Human ‘exhaust fumes’ as indicator of intestinal health

Farts help analyse what is going on in the intestines.
Human ‘exhaust fumes’ — the air we breathe out and our farts — can provide an indication of the health of our intestines. Photo Shutterstock Human ‘exhaust fumes’ — the air we breathe out and our farts — can provide an indication of the health of our intestines. Photo Shutterstock

Evert van Schothorst, associate professor in the Human and Animal Physiology group, is collaborating with a team of researchers at Maastricht University on a method for measuring human ‘exhaust fumes’ in real time as an indicator of intestinal health. The researchers put the test subjects in a small room and then measure their fermentation gases — their farts.

‘We use indirect calorimetry — a method for looking at the difference between the composition of the air that is inhaled and the exhaled air — to analyse the energy metabolism,’ explains Van Schothorst. ‘This research method has been around for a while, but now we have developed an add-on that lets us study the presence of isotopes. What is more, the new sensors we have developed can also measure fermentation gases such as hydrogen and methane. That helps us figure out how the microbiome in the intestines is related to health.’

Isotope carbon-13

The isotopes Van Schothorst is talking about are chemical particles. The new sensors measure the carbon isotopes that chemists call carbon-13. It is the twin of carbon-12, an isotope that is found a lot in nature. Carbon-13 is rare in nature, accounting for only one per cent of carbon atoms. That makes carbon-13 a useful substance in research.

Van Schothorst: ‘If you give test subjects a product to eat or drink that contains labelled carbon-13, after being processed by gut bacteria it will reappear in the air via the air the subject breathes out and their farts. We can then calculate how fast the product is processed and by which bacteria.’

Fermentation gases

The researchers are adding the new techniques to the respiration rooms used for indirect calorimetry by the research group of Professor Ellen Blaak in Maastricht. Van Schothorst: ‘We have already successfully applied our technique in studies with mice. We know it works in very small spaces. Now we will be testing in Maastricht whether the new sensors can also detect human fermentation gases in larger spaces. Are the sensors sensitive enough to measure low concentrations of fermentation gases? Because the respiration rooms are larger relative to the human subject than the mouse cage relative to the mouse.’

Test subjects are served food by the researchers through a hatch, and take part in measurements a couple of times a day.

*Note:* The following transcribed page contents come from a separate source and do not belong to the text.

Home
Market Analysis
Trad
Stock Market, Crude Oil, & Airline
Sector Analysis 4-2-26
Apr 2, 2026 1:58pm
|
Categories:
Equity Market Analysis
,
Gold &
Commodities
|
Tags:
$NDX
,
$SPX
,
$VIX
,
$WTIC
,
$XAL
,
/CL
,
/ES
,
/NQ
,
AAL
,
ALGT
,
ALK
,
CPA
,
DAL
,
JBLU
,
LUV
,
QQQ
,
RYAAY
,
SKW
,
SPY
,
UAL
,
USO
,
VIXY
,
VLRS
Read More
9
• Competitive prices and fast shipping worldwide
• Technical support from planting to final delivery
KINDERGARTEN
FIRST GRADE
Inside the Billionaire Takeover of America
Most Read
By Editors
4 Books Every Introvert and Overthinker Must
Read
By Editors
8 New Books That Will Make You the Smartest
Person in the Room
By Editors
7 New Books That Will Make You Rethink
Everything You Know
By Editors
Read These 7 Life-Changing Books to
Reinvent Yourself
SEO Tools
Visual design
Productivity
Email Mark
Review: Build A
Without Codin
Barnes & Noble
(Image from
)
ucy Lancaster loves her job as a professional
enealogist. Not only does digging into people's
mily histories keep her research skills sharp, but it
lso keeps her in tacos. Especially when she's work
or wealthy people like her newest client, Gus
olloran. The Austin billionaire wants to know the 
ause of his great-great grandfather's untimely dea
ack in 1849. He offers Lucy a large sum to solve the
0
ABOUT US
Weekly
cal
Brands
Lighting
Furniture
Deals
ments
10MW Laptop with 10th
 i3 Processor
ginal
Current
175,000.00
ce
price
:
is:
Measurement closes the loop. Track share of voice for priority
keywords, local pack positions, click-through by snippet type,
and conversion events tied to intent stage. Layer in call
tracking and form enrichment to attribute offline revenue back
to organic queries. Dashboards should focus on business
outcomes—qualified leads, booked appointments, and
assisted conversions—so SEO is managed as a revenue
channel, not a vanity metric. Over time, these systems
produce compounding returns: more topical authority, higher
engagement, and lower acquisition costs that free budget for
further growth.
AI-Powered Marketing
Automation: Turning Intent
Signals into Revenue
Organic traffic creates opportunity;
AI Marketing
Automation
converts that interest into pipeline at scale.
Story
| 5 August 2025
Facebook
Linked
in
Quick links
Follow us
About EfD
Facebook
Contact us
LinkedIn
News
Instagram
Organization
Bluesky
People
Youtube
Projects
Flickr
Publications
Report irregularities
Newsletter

In Maastricht, they have rooms of different sizes for the measurements. The average size is similar to a large student room. ‘All the rooms have a bed, toilet, desk and TV screen,’ says Van Schothorst. ‘The test subjects have to stay there for several days sometimes. Students like taking part in this research because it is an opportunity for them to study hard without distractions. The researchers serve them food through a hatch, and they take part in measurements a couple of times a day.’

Real time

The current method for measurements relating to gut bacteria is to collect poo samples. ‘The disadvantage of this is that it doesn’t show what is happening in the body in real time. The faeces only leave the body much later. In addition, the composition of the bacteria in faeces is determined mainly by the gut bacteria at the end of the large intestine, rather than the intestines as a whole.’

‘These sensors measure the composition of gases in the room in real time. If someone eats something now, it will end up in their intestines in a couple of hours’ time. The gut bacteria then get to work on fermentation, among other things. The gases that are released in the process and ejected from the body can be measured immediately. If you repeat such measurements with different groups of patients, you get an insight into the gut microbiota activity. We hope this will tell us more about the interaction between diet and disease.’

Maastricht PhD candidate Gillian Larik is the project manager. Van Schothorst expects the team will be able to publish the first research results using the new method within the next two years.